In order to mass rename files, like changing the file extension name to node for all js files we can use this command:

find . -type f -iname "*.js" -exec rename "s/js$/node/g" {} \;

You can see the rename syntax is quite similar to sed. In addition, there are no more .js files left, as all have been renamed to .node:

Some software projects require all source code files to have a copyright header. As this is not required in the beginning, often times we can find ourselves in the situation that we have to add copyright information at the beginning of all our files.

In order to do this, we can combine find with sed like this:

find . -name "*.node" -exec sed -i "1s/^/\/** Copyright 2016 all rights reserved *\/\n/" {} \;

What this is basically doing is telling the computer to find all .node files, and add the copyright notice in the beginning of each file, followed by a new line.

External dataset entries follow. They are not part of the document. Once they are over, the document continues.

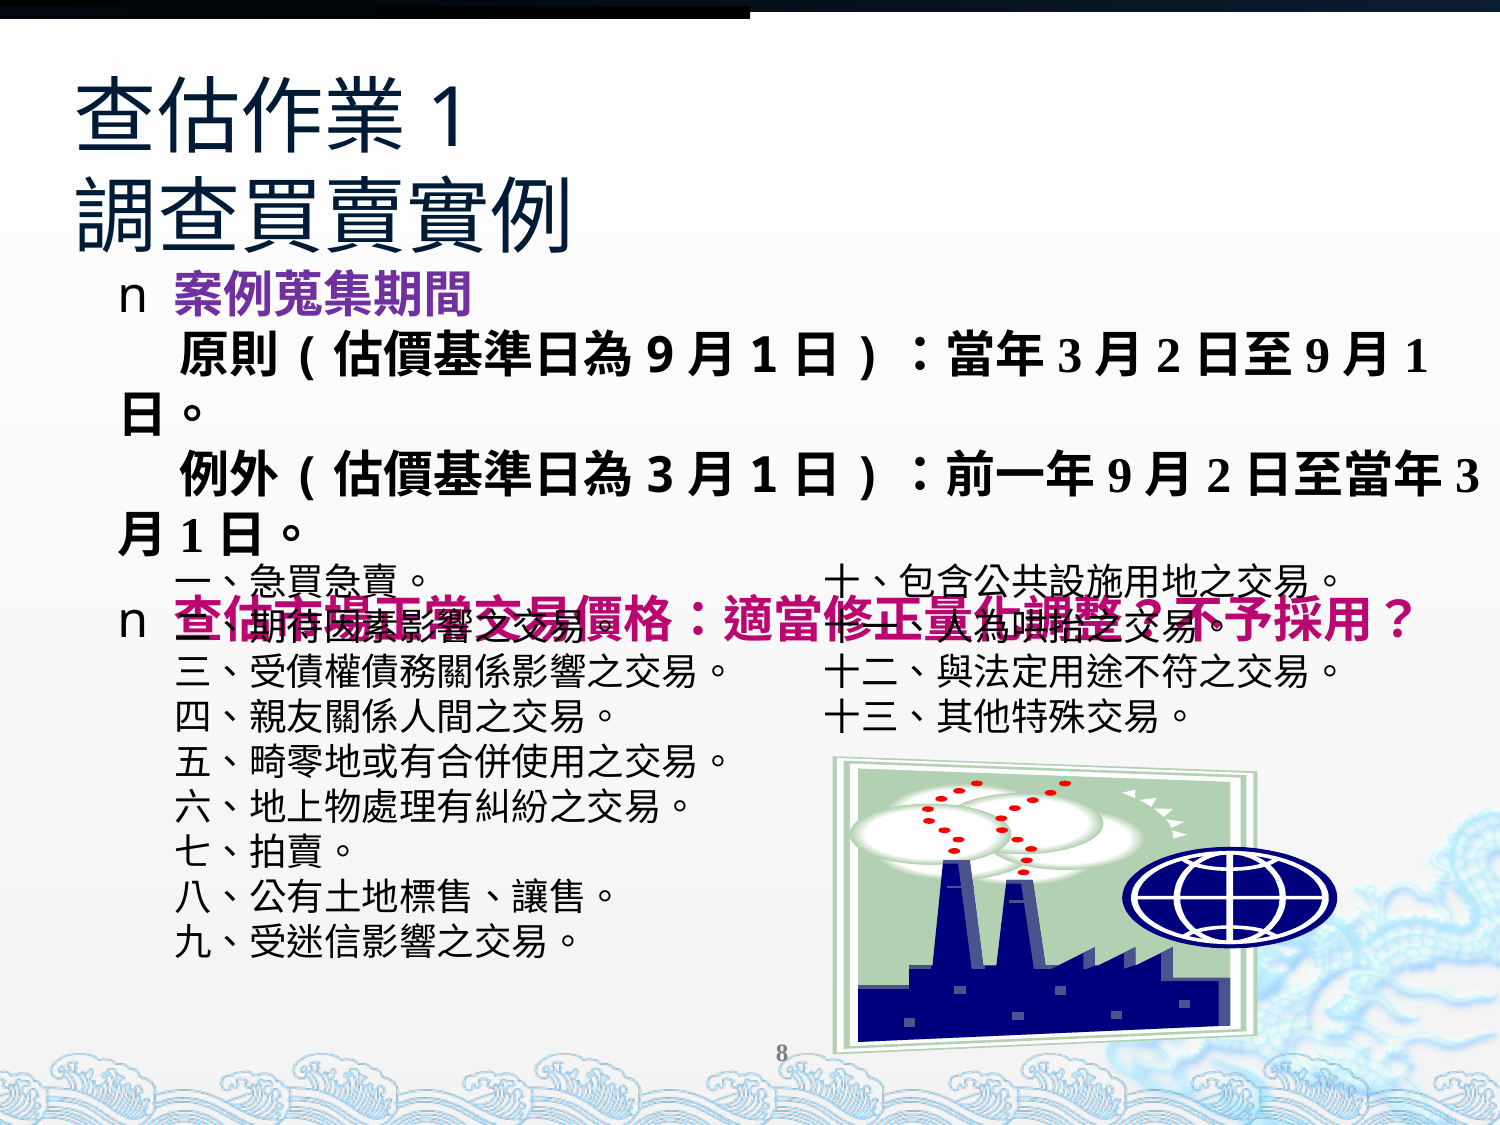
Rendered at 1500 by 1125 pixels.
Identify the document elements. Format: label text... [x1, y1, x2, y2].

text_box 8 [710, 1029, 854, 1074]
text_box 十、包含公共設施用地之交易。 十一、人為哄抬之交易。 十二、與法定用途不符之交易。 十三、其他特殊交易。 [809, 551, 1500, 746]
picture [832, 756, 1338, 1055]
text_box 一、急買急賣。 二、期待因素影響之交易。 三、受債權債務關係影響之交易。 四、親友關係人間之交易。 五、畸零地或有合併使用之交易。 六、地上物處理有糾紛之交易。 七、拍賣。 八、公有土地標售、讓售。 九、受迷信影響之交易。 [159, 551, 809, 971]
text_box 案例蒐集期間 原則(估價基準日為9月1日)：當年3月2日至9月1日。 例外(估價基準日為3月1日)：前一年9月2日至當年3月1日。 查估市場正常交易價格：適當修正量化調整？不予採用？ [102, 255, 1500, 740]
text_box 查估作業1 調查買賣實例 [41, 55, 1423, 270]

We can check one random file and, yes, the copyright notice is there:

Update version numbers in all files:

find . -name pom.xml -exec sed -i "s/<version>4.02/<version>4.03/g" {} \;

As you can imagine, find has lots of use cases. The examples I've shown you are only the first piece of the pie. Learning find, along with sed and the git cli can set you free from your IDE when it comes to finding, refactoring or working with git, which means you can more easily switch from one IDE to the other, because you don't have to learn all the features. You just use your friendly CLI tools.